Poland's new coalition Government has initiated the debate to reinstate public funding for IVF, in the first weeks of the new parliamentry session.
It is considered a symbolic move after the conservative Law and Justice party, which had removed state funding soon after taking power in 2015 (see BioNews 831), lost legislative control following last month's parliamentary election. Last year the Polish Government led by the Law and Justice party became embroiled in a row over a passage in a school text book was deemed to dehumanise children born using IVF (see BioNews 1156).
'The reinstatement of IVF funding is the first decision of the democratic majority,' said one of its lawmakers, Agnieszka Pomaska of the liberal Civic Coalition, the biggest group within the opposition coalition.

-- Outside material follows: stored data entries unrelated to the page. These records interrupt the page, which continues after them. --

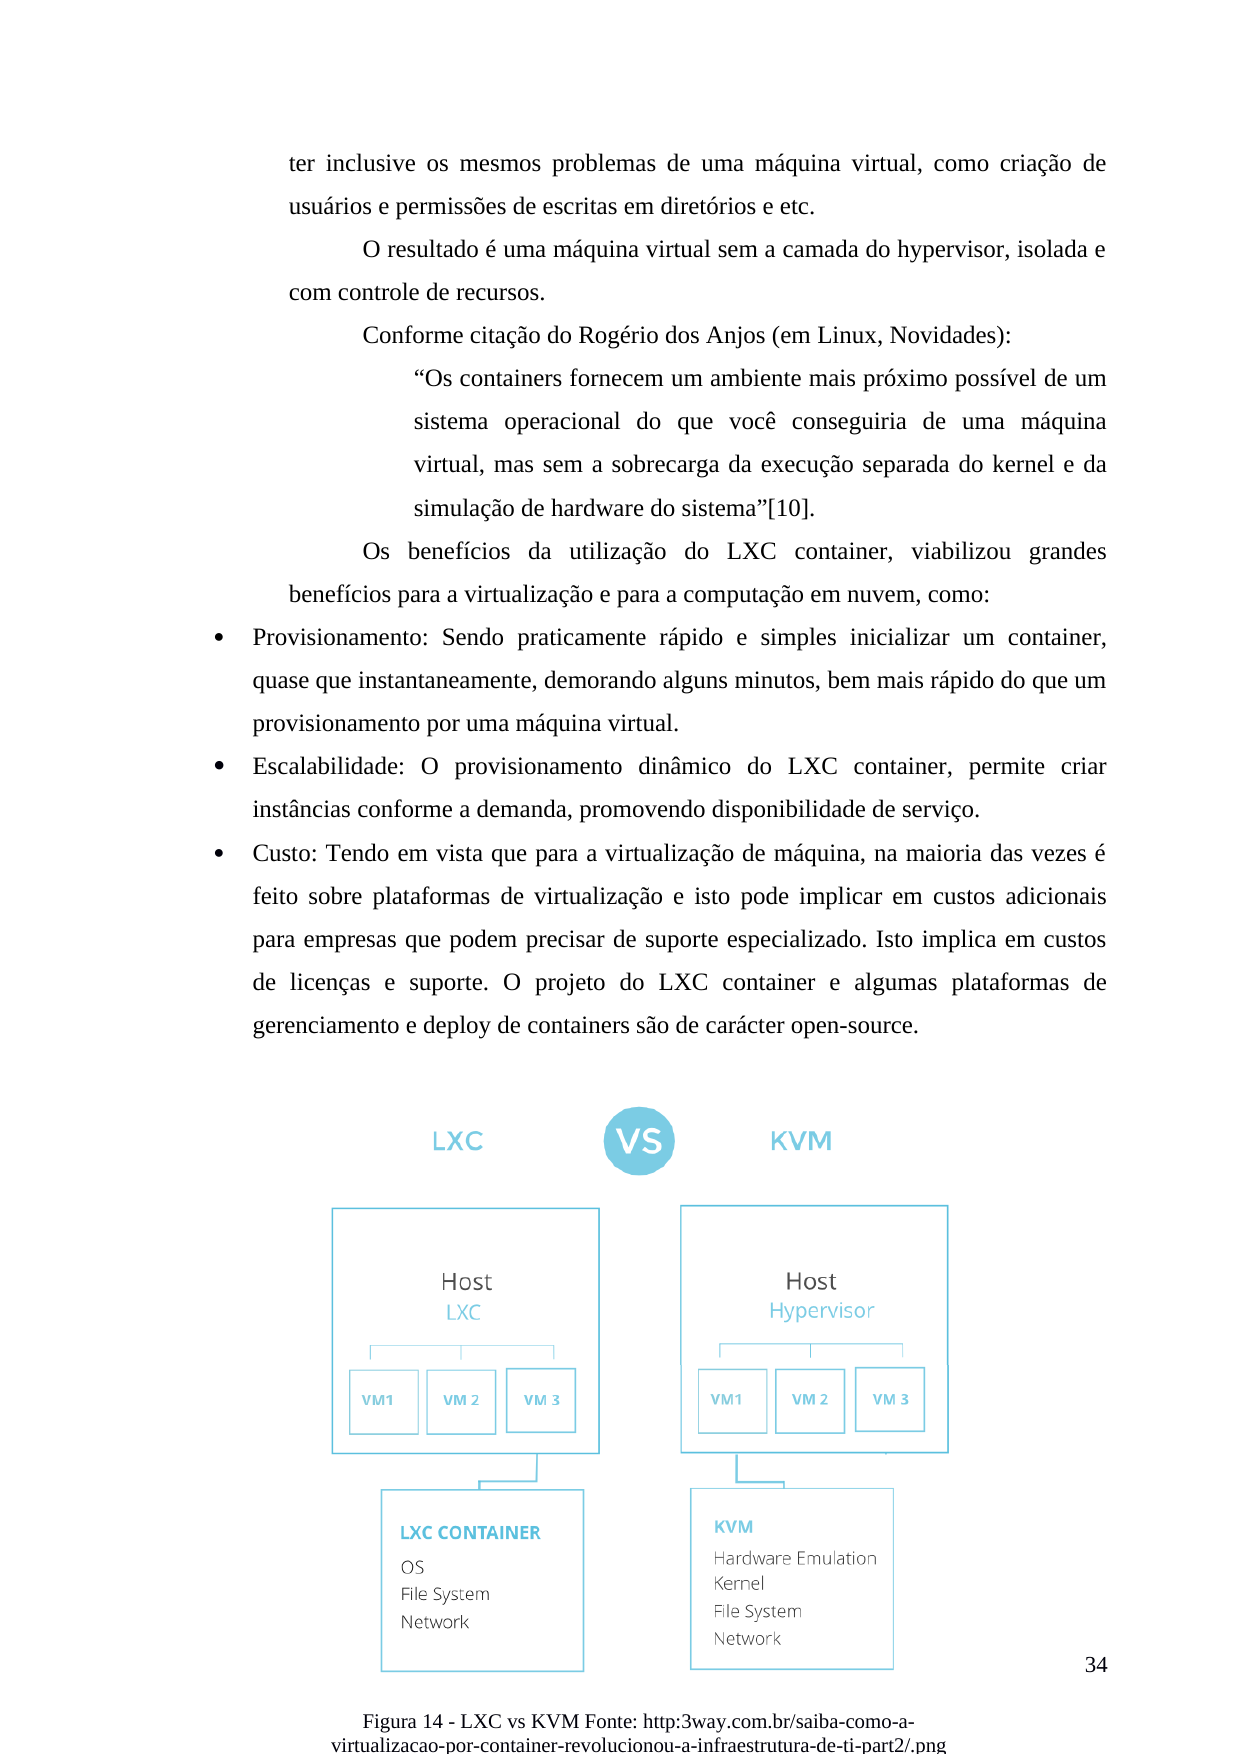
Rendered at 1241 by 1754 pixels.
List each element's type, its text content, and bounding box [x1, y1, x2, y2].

text O resultado é uma máquina virtual sem a camada do hypervisor, isolada e com controle de recursos. [288, 234, 1107, 306]
text “Os containers fornecem um ambiente mais próximo possível de um sistema operacional do que você conseguiria de uma máquina virtual, mas sem a sobrecarga da execução separada do kernel e da simulação de hardware do sistema”[10]. [413, 363, 1107, 521]
list Escalabilidade: O provisionamento dinâmico do LXC container, permite criar instâncias conforme a demanda, promovendo disponibilidade de serviço. [215, 751, 1107, 823]
list Custo: Tendo em vista que para a virtualização de máquina, na maioria das vezes é feito sobre plataformas de virtualização e isto pode implicar em custos adicionais para empresas que podem precisar de suporte especializado. Isto implica em custos de licenças e suporte. O projeto do LXC container e algumas plataformas de gerenciamento e deploy de containers são de carácter open-source. [215, 838, 1107, 1039]
text Os benefícios da utilização do LXC container, viabilizou grandes benefícios para a virtualização e para a computação em nuvem, como: [288, 536, 1107, 608]
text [288, 148, 1107, 219]
list Provisionamento: Sendo praticamente rápido e simples inicializar um container, quase que instantaneamente, demorando alguns minutos, bem mais rápido do que um provisionamento por uma máquina virtual. [215, 622, 1107, 737]
picture [308, 1083, 969, 1700]
text Conforme citação do Rogério dos Anjos (em Linux, Novidades): [288, 320, 1107, 349]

The first debate over IVF funding took place on 22 November after a coalition of the opposition parties was formed on 10 November, at the start of Poland's new parliamentary session. The agreement signed between the parties pledged to relax the near total ban on abortion in the country, as well as to bring back state IVF funding, among other policies. The attack on reproductive rights by the former Government was deemed to play a key role in the significant turnout seen in Polish elections in October.

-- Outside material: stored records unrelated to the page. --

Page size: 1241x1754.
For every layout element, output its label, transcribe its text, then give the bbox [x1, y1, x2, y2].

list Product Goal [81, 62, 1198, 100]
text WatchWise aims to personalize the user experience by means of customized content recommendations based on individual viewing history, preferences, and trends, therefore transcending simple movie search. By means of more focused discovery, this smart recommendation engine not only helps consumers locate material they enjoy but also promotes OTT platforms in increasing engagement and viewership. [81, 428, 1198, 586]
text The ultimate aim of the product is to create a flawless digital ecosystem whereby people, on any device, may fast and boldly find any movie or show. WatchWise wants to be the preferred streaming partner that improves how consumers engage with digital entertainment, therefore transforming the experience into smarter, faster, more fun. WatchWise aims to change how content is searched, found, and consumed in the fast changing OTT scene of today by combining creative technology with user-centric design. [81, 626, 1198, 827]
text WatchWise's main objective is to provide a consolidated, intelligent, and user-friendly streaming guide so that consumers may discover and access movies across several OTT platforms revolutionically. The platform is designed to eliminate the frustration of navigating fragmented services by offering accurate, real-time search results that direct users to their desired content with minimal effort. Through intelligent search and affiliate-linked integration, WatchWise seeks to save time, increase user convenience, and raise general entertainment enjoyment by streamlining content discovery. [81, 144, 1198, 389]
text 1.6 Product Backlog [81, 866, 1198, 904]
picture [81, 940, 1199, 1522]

The debate to reinstate IVF funding is seen as a move towards 'social justice' which the least wealthy families had been deprived of due to the IVF bill ban. Barbara Nowacka, one of the Civic Coalition's leaders commented: 'You took away the right to happiness, the right to have a child from the poorest Polish families.'
MPs from other parties of the new coalition government support the bill. Władysław Kosiniak-Kamysz and Wioletta Barbara Tomczak from the centre-right Third Way alliance agreed that assisted conception technologies should be available 'regardless of the level of wealth' reported Polskie Radio.

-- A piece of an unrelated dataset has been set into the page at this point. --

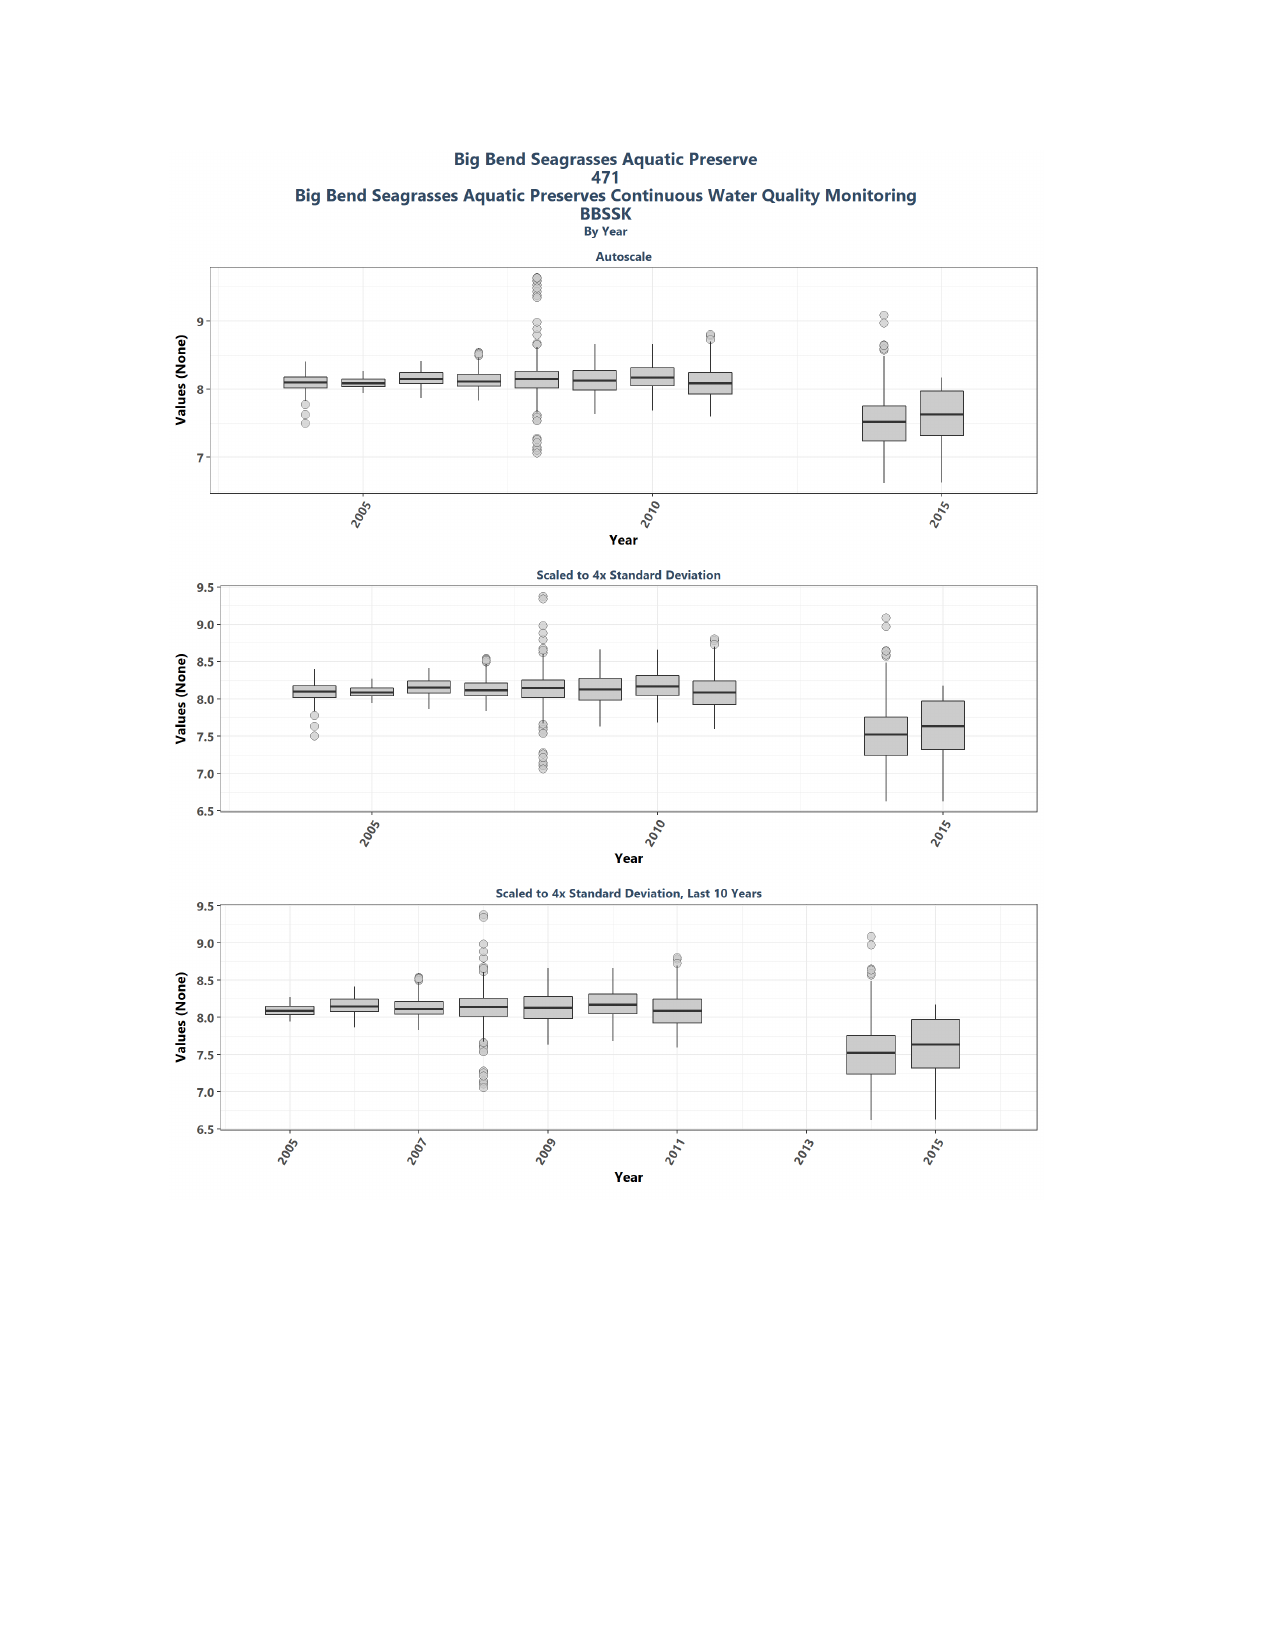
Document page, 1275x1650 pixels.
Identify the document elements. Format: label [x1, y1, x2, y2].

picture [168, 150, 1044, 1200]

A member of the Law and Justice party, Józefa Szczurek-Żelazko, commented that the bill should be 'made more specific' and recommended its further consideration. Additionally, an aide to Polish President Andrzej Duda, previously a member of Law and Justice, said that the President is unlikely to use his veto power against the reinstatement of state funding for IVF.
Initial discussions on a reproductive health bill began in Poland in 2010, and the bill had eventually been passed by the Polish government, then led by the Civic Platform party, in June 2015 (see BioNews 808). However, Civic Platform lost the parliamentary elections to the conservative Law and Justice party in October 2015, who then withdrew the bill and cancelled all funding (see BioNews 1160).